### ACTIVITY
Print nothing but the lines below starting at the line that holds "Abdur Rahim Riza, SH, saat melakukan" and ending at the line that holds "terukur dengan melepaskan tembakan tepat ke", including both, each exactly as written.

::: RECORDS FOR PROCESSING

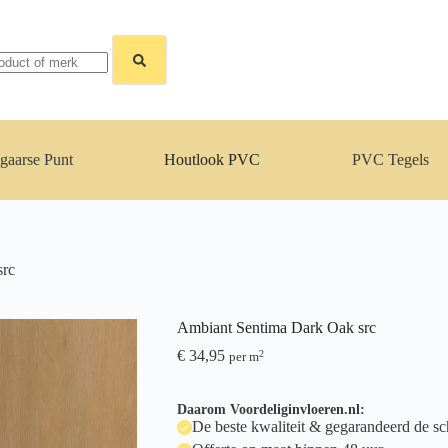
gaarse Punt
Houtlook PVC
PVC Tegels
src
Ambiant Sentima Dark Oak src
€
34,95
2
per m
Daarom Voordeliginvloeren.nl:
De beste kwaliteit & gegarandeerd de sch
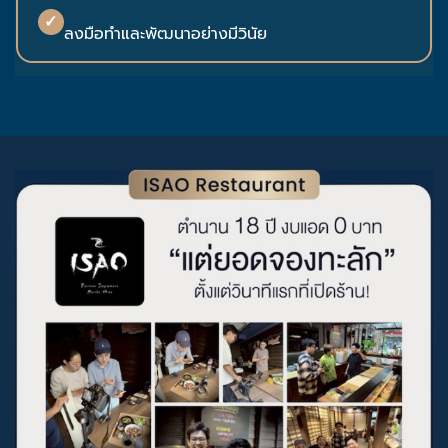
✓
ลงมือทำและพัฒนาอย่างมีวินัย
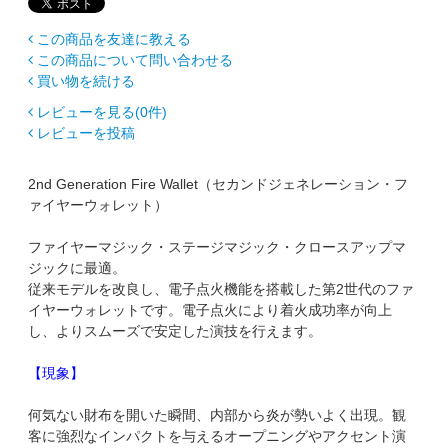
この商品を友達に教える
この商品について問い合わせる
買い物を続ける
レビューを見る(0件)
レビューを投稿
2nd Generation Fire Wallet（セカンドジェネレーション・フ
ァイヤーウォレット）
ファイヤーマジック・ステージマジック・クロースアップマ
ジックに最適。
従来モデルを改良し、電子点火機能を搭載した第2世代のファ
イヤーウォレットです。電子点火により着火成功率が向上
し、よりスムーズで安定した演技を行えます。
【現象】
何気ない財布を開いた瞬間、内部から炎が勢いよく出現。観
客に強烈なインパクトを与えるオープニングやアクセント演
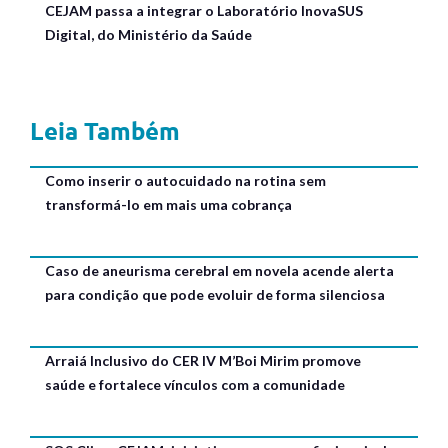
CEJAM passa a integrar o Laboratório InovaSUS
Digital, do Ministério da Saúde
Leia Também
Como inserir o autocuidado na rotina sem
transformá-lo em mais uma cobrança
Caso de aneurisma cerebral em novela acende alerta
para condição que pode evoluir de forma silenciosa
Arraiá Inclusivo do CER IV M’Boi Mirim promove
saúde e fortalece vínculos com a comunidade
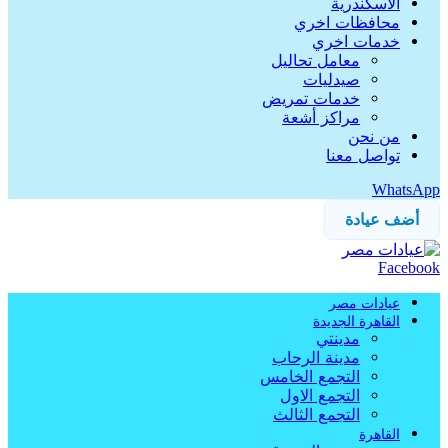
الاسكندرية
محافظات اخري
خدمات اخري
معامل تحاليل
صيدليات
خدمات تمريض
مراكز أشعة
من نحن
تواصل معنا
WhatsApp
أضف عيادة
Facebook
عيادات مصر
القاهرة الجديدة
مدينتي
مدينة الرحاب
التجمع الخامس
التجمع الاول
التجمع الثالث
القاهرة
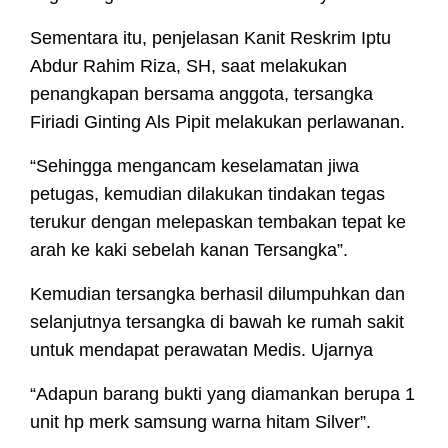
Sementara itu, penjelasan Kanit Reskrim Iptu
Abdur Rahim Riza, SH, saat melakukan
penangkapan bersama anggota, tersangka
Firiadi Ginting Als Pipit melakukan perlawanan.
“Sehingga mengancam keselamatan jiwa
petugas, kemudian dilakukan tindakan tegas
terukur dengan melepaskan tembakan tepat ke
arah ke kaki sebelah kanan Tersangka”.
Kemudian tersangka berhasil dilumpuhkan dan
selanjutnya tersangka di bawah ke rumah sakit
untuk mendapat perawatan Medis. Ujarnya
“Adapun barang bukti yang diamankan berupa 1
unit hp merk samsung warna hitam Silver”.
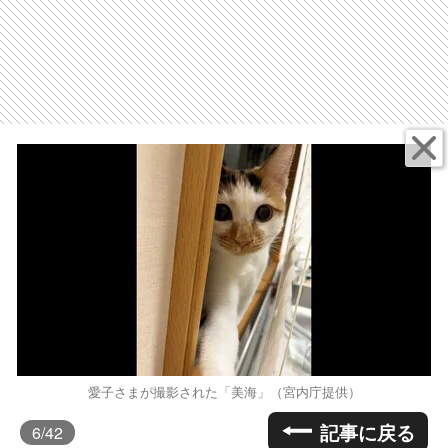
愛子さまが撮影された「美海」（宮内庁提供）
記事に戻る
6
/42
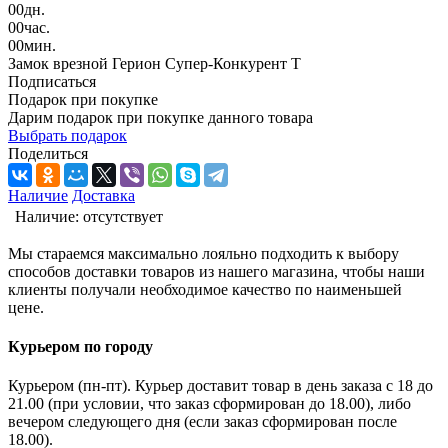
00
дн.
00
час.
00
мин.
Замок врезной Герион Супер-Конкурент Т
Подписаться
Подарок при покупке
Дарим подарок при покупке данного товара
Выбрать подарок
Поделиться
Наличие
Доставка
Наличие:
отсутствует
Мы стараемся максимально лояльно подходить к выбору
способов доставки товаров из нашего магазина, чтобы наши
клиенты получали необходимое качество по наименьшей
цене.
Курьером по городу
Курьером (пн-пт). Курьер доставит товар в день заказа с 18 до
21.00 (при условии, что заказ сформирован до 18.00), либо
вечером следующего дня (если заказ сформирован после
18.00).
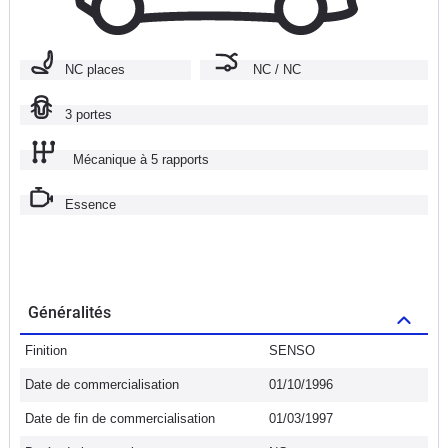
NC places
NC / NC
3 portes
Mécanique à 5 rapports
Essence
Généralités
Finition
SENSO
Date de commercialisation
01/10/1996
Date de fin de commercialisation
01/03/1997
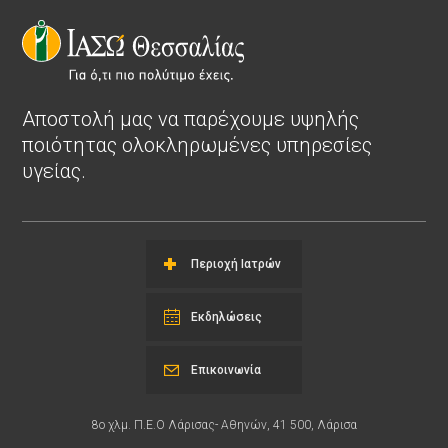
Αποστολή μας να παρέχουμε υψηλής
ποιότητας ολοκληρωμένες υπηρεσίες
υγείας.
Περιοχή Ιατρών
Εκδηλώσεις
Επικοινωνία
8ο χλμ. Π.Ε.Ο Λάρισας- Αθηνών, 41 500, Λάρισα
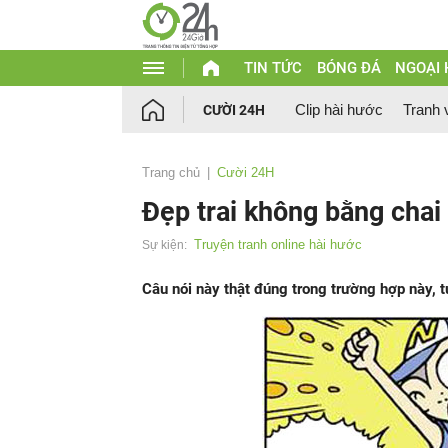
TIN TỨC
BÓNG ĐÁ
NGOẠI
Clip hài hước
Tranh 
CƯỜI 24H
Trang chủ
Cười 24H
Đẹp trai không bằng chai
Truyện tranh online hài hước
Sự kiện:
Câu nói này thật đúng trong trường hợp này, t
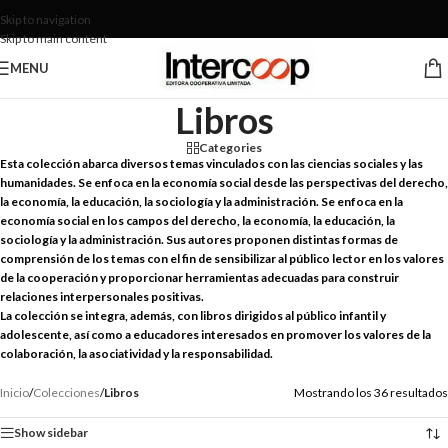
Skip to navigation
Skip to main content
MENU
Libros
Categories
Esta colección abarca diversos temas vinculados con las ciencias sociales y las
humanidades. Se enfoca en la economía social desde las perspectivas del derecho,
la economía, la educación, la sociología y la administración. Se enfoca en la
economía social en los campos del derecho, la economía, la educación, la
sociología y la administración. Sus autores proponen distintas formas de
comprensión de los temas con el fin de sensibilizar al público lector en los valores
de la cooperación y proporcionar herramientas adecuadas para construir
relaciones interpersonales positivas.
La colección se integra, además, con libros dirigidos al público infantil y
adolescente, así como a educadores interesados en promover los valores de la
colaboración, la asociatividad y la responsabilidad.
Inicio
/
Colecciones
/
Libros
Mostrando los 36 resultados
Show sidebar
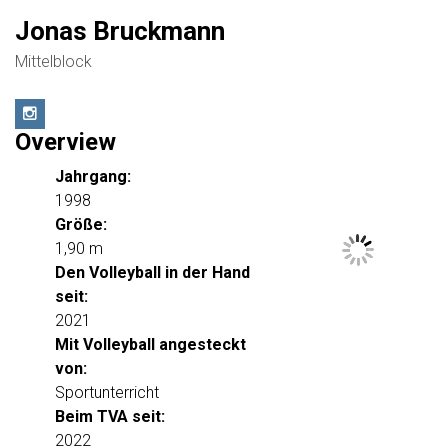
Jonas Bruckmann
Mittelblock
Overview
Jahrgang:
1998
Größe:
1,90 m
Den Volleyball in der Hand
seit:
2021
Mit Volleyball angesteckt
von:
Sportunterricht
Beim TVA seit:
2022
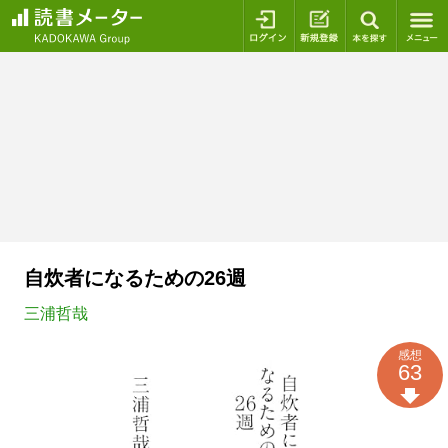
ログイン
新規登録
本を探
自炊者になるための26週
三浦哲哉
感想
63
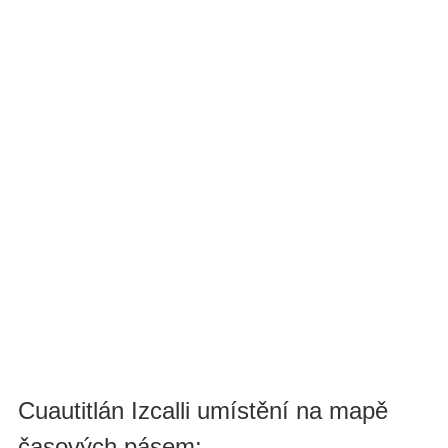
Cuautitlán Izcalli umístění na mapě
časových pásem:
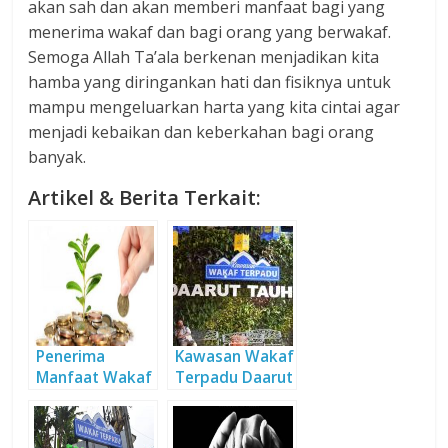
akan sah dan akan memberi manfaat bagi yang
menerima wakaf dan bagi orang yang berwakaf.
Semoga Allah Ta’ala berkenan menjadikan kita
hamba yang diringankan hati dan fisiknya untuk
mampu mengeluarkan harta yang kita cintai agar
menjadi kebaikan dan keberkahan bagi orang
banyak.
Artikel & Berita Terkait:
Penerima
Kawasan Wakaf
Manfaat Wakaf
Terpadu Daarut
Tidak Terbatas
Tauhiid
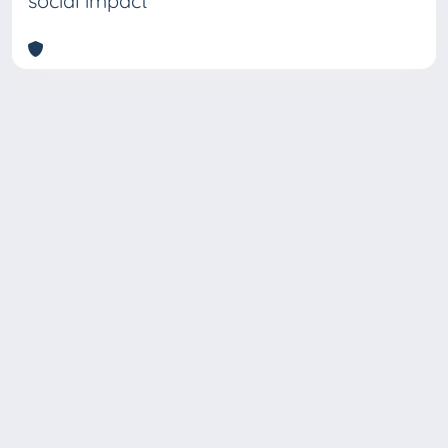
social impact
Copyright © 2026
Università degli Studi Trieste |
Dove
siamo
|
Privacy
Piazzale Europa,1 34127 Trieste, Italia -
Tel. +39 040.558.7111 - P.IVA 00211830328
- C.F. 80013890324 - P.E.C.:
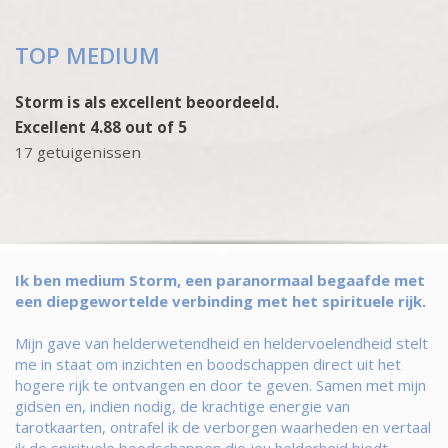
TOP MEDIUM
Storm is als excellent beoordeeld.
Excellent 4.88 out of 5
17 getuigenissen
Ik ben medium Storm, een paranormaal begaafde met
een diepgewortelde verbinding met het spirituele rijk.
Mijn gave van helderwetendheid en heldervoelendheid stelt
me in staat om inzichten en boodschappen direct uit het
hogere rijk te ontvangen en door te geven. Samen met mijn
gidsen en, indien nodig, de krachtige energie van
tarotkaarten, ontrafel ik de verborgen waarheden en vertaal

::::::

### YOUR RESPONSE
Abdur Rahim Riza, SH, saat melakukan
penangkapan bersama anggota, tersangka
Firiadi Ginting Als Pipit melakukan perlawanan.
“Sehingga mengancam keselamatan jiwa
petugas, kemudian dilakukan tindakan tegas
terukur dengan melepaskan tembakan tepat ke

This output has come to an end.